Entries taken from a collection:
· · ·
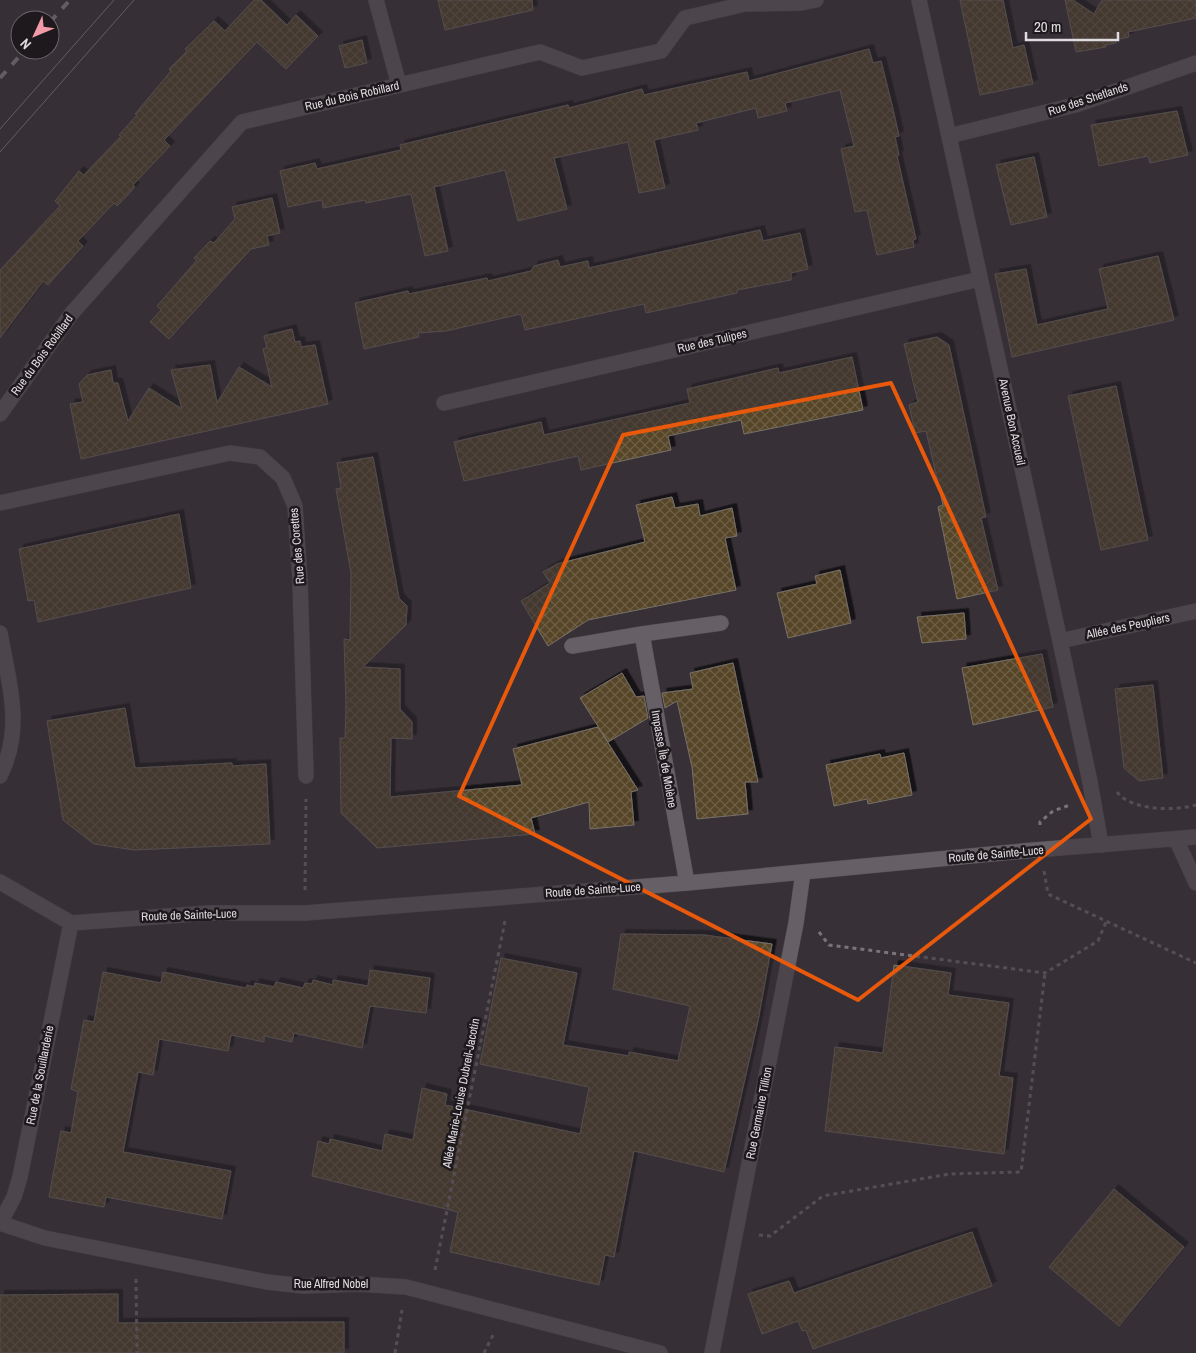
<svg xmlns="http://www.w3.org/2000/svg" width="1196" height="1353" font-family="'Archivo Narrow',sans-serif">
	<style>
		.building { fill: url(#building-cross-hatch); stroke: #777169; filter: url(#shadow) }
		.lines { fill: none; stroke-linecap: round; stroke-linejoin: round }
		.lane-casing { stroke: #554f54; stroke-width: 16 }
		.street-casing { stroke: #554f54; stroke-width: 16 }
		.secondary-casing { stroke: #554f54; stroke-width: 16 }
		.path { stroke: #7a737a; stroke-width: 3; stroke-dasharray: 4 4; stroke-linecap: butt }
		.lane { stroke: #675f66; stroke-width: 15 }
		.street { stroke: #675f66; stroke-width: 15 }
		.secondary { stroke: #675f66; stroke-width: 15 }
		.tram { stroke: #999399; stroke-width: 1 }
		.rail { stroke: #999399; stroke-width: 4; stroke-dasharray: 9 9; stroke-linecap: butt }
		.marked { fill: none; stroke: #e8590c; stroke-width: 4; stroke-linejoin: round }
		.labels { text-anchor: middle; stroke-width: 5; stroke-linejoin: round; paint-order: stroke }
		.street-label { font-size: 12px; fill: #e0dbe0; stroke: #1d191c }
	</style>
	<defs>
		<pattern id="building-cross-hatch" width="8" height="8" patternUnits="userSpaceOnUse" patternTransform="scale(1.25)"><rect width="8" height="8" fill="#564528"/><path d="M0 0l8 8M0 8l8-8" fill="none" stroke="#6e5f47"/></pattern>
		<filter id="shadow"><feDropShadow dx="4.5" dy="-4.5" stdDeviation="0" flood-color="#0009"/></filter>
	</defs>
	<rect width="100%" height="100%" fill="#373037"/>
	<path class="building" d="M254 0H261L287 25 296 15 318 36 286 69 257 42 164 140 170 146 133 185 135 187 126 197 117 206 114 203 78 241 83 246 48 285 43 281 0 338V270L60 206 55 201 79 171 84 175 121 136 119 135 137 115 135 114 171 71 169 69 187 51 185 49 214 21 225 31Z
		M438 0H532L533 10 445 30Z
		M960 0H1003L1013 48 1024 45 1033 84 980 95Z
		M1065 0H1073L1094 14 1102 0H1196V18L1128 32 1129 37 1115 40 1116 43 1106 45V47L1076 52Z
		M362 40 367 63 345 68 339 46Z
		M869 49 873 63 881 61 893 109 899 136 895 137 899 155 897 156 916 239 913 240 914 247 877 255 867 210 855 212 841 149 854 146 840 90 785 103 787 111 758 118 756 108 696 123 698 130 654 140 665 188 639 193 628 142 554 158 567 209 518 221 505 170 434 187 448 251 425 256 411 194 366 203 365 200 323 208 322 200 288 207 280 171 315 163 317 169 401 150 400 145 568 105 569 108 642 89 644 95 747 72 749 81Z
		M1177 111 1188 155 1150 163 1148 156 1099 166 1091 125Z
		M1034 157 1047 217 1011 225 996 165Z
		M272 198 280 233 267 236 269 245 251 249 169 339 150 322 161 310 157 306 197 260 194 258 210 241 214 243 235 219 232 207Z
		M760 230 763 241 800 233 808 269 791 273V280L737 290V293L646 313 644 304 525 330 521 314 446 331 418 333 419 337 364 349 355 303 408 291 409 294 487 278 488 281 531 271 534 266 558 260 560 267 588 261 589 268Z
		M1158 256 1174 320 1012 357 995 274 1026 269 1037 325 1108 309 1099 269Z
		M292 329 295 342 300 341 301 347 315 345 328 404 81 459 70 404 83 402 79 384 87 375 111 370 113 383H118L128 421 149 388 182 409 171 370 210 365 217 403 239 367 272 387 263 349 267 348 264 336Z
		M937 337 949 345 986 517 981 518 998 590 957 599 938 507 943 505 926 431 915 433 909 405 918 402 904 344Z
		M852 357 863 410 744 434 741 420 668 436 671 450 581 470 578 456 464 481 454 442 541 422 544 435 690 403 687 389 778 368 779 373Z
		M1116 386 1148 540 1101 550 1068 396Z
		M373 457 399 598 407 606 406 625 363 667 400 669V709L412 722V739L391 738 390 797 522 785 513 749 598 727 638 790 631 792 634 825 590 829 589 802 531 818 535 834 377 848 341 813 340 738H345L346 706 344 639 350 640 351 573 336 489 341 488 337 463Z
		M672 497 675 508 698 504 700 516 732 508 737 536 725 538 736 590 588 620 548 646 521 601 550 583 543 572 557 564 645 542 636 505Z
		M179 514 191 588 38 622 34 600 28 601 19 549Z
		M840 570 851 623 788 638 777 593 817 584 815 576Z
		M964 613 966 639 922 643 917 617Z
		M1042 654 1053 707 973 725 962 668Z
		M733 663 758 782H745L748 814 697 819 692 767 677 701 665 708 662 693 693 689 690 673Z
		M622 673 636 697 644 696 648 718 608 742 580 698Z
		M1153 685 1163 778 1139 781 1124 768 1115 689Z
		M125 708 135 768 232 763V766L266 764 270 844 134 850 94 844 63 820 47 721Z
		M904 753 912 795 868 804 867 799 834 806 826 765 880 754 881 758Z
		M621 934 704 935 772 944 758 1021 724 1172 634 1151 614 1257 605 1255 599 1285 450 1252 458 1212 312 1176 318 1141 329 1144 330 1139 382 1151 385 1134 413 1140 422 1088 447 1094 445 1105 580 1134 589 1087 480 1064 501 958 577 973 563 1045 629 1056V1052L678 1061 690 1006 613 989Z
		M894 965 951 973 948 995 1009 1003 999 1076 1013 1078 1004 1154 825 1131 835 1047 883 1053Z
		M370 970 430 978 426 1013 370 1006 362 1048 294 1033 292 1042 264 1036V1042L231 1035 228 1051 159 1039 153 1075 138 1072 123 1152 231 1171 222 1219 106 1197 104 1207 49 1197 61 1131 71 1133 78 1092 71 1089 84 1020 94 1022 103 972 161 983 163 972 246 988 247 985 254 987 255 983 274 987 276 982 303 988 305 983 312 984 313 980 333 985V980L368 986Z
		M1114 1189 1184 1247 1119 1326 1049 1267Z
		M972 1232 992 1286 813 1349 806 1330 802 1331 798 1321 762 1334 748 1294 789 1281 794 1293Z
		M118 1294V1323L344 1322V1353H0V1295Z"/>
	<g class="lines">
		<defs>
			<path id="lane" d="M949 136 1079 104 1196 63"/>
			<path id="street" d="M376 0 399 85
				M919 0 1060 641 1090 782 1101 845
				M444 403 980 279
				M0 414 72 313 242 122 540 52 582 68 661 51 685 18 745 4 801 3 816 0
				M0 503 230 453 260 457 283 478 295 506 300 581 306 776
				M0 633C9 683 24 728 0 776
				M642 634 721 623
				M1060 641 1196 611
				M572 646 642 634 687 883
				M71 923 20 1177 14 1197 0 1223 45 1238 267 1282 304 1286 358 1284 406 1287 660 1353
				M712 1353 796 923 803 872"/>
			<path id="secondary" d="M1176 839 1196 883
				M0 882 71 923 209 913H305L687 883 1023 851 1196 837"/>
		</defs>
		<use href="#lane" class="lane-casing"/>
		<use href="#street" class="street-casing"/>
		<use href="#secondary" class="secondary-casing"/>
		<path class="path" d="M1117 792C1131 811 1175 811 1196 805
			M1040 825V822L1053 811 1070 805
			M1044 871 1048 894 1196 963
			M305 890 306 799
			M819 932 829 945 1045 973 1098 941 1106 922
			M759 1235 770 1236 823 1196 949 1174 1021 1172 1045 973
			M435 1270 505 921
			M136 1279 137 1353
			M395 1353 402 1310
			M484 1353 494 1333"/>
		<use href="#lane" class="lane"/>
		<use href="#street" class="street"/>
		<use href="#secondary" class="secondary"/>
		<path class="tram" d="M0 129 114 0
			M0 152 134 0"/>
		<path class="rail" d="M50 22 70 0
			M0 78 25 50"/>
	</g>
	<path d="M0 0H1196V1353H0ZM891 383 1091 819 858 1000 459 796 623 435Z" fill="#373037" fill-opacity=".55" fill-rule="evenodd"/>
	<path class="marked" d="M891 383 1091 819 858 1000 459 796 623 435Z"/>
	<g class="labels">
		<g class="street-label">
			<text transform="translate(352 96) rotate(-13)" y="4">Rue du Bois Robillard</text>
			<text transform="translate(1088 99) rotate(-18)" y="4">Rue des Shetlands</text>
			<text transform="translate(712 341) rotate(-13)" y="4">Rue des Tulipes</text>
			<text transform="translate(42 355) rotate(-54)" y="4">Rue du Bois Robillard</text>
			<text transform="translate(1012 422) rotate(78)" y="4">Avenue Bon Accueil</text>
			<text transform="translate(297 546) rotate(-95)" y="4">Rue des Corettes</text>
			<text transform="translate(1128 626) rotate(-12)" y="4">Allée des Peupliers</text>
			<text transform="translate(664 759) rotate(80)" y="4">Impasse Île de Molène</text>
			<text transform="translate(996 854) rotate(-5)" y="4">Route de Sainte-Luce</text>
			<text transform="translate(593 890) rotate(-4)" y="4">Route de Sainte-Luce</text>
			<text transform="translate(189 915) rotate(-2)" y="4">Route de Sainte-Luce</text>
			<text transform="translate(40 1075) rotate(-79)" y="4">Rue de la Souillarderie</text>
			<text transform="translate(461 1093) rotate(-79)" y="4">Allée Marie-Louise Dubreil-Jacotin</text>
			<text transform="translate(759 1113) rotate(-79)" y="4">Rue Germaine Tillion</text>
			<text x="331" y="1288">Rue Alfred Nobel</text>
		</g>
	</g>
	<g transform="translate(35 35) rotate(226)"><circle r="24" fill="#1d191c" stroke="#6b676a"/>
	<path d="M0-4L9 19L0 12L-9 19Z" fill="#f39aa9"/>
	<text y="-8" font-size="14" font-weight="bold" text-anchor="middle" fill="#e0dbe0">N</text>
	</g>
	<path d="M1026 32v8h92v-8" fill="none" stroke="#e0dbe0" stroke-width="2.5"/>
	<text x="1034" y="32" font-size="15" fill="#e0dbe0" stroke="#1d191c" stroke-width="4" paint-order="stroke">20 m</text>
</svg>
· · ·
WHAT THE TASK REQUIRES:
Go through the records and copy each line with "casing" in it.

ANSWER TO THIS PROBLEM:
		.lane-casing { stroke: #554f54; stroke-width: 16 }
		.street-casing { stroke: #554f54; stroke-width: 16 }
		.secondary-casing { stroke: #554f54; stroke-width: 16 }
		<use href="#lane" class="lane-casing"/>
		<use href="#street" class="street-casing"/>
		<use href="#secondary" class="secondary-casing"/>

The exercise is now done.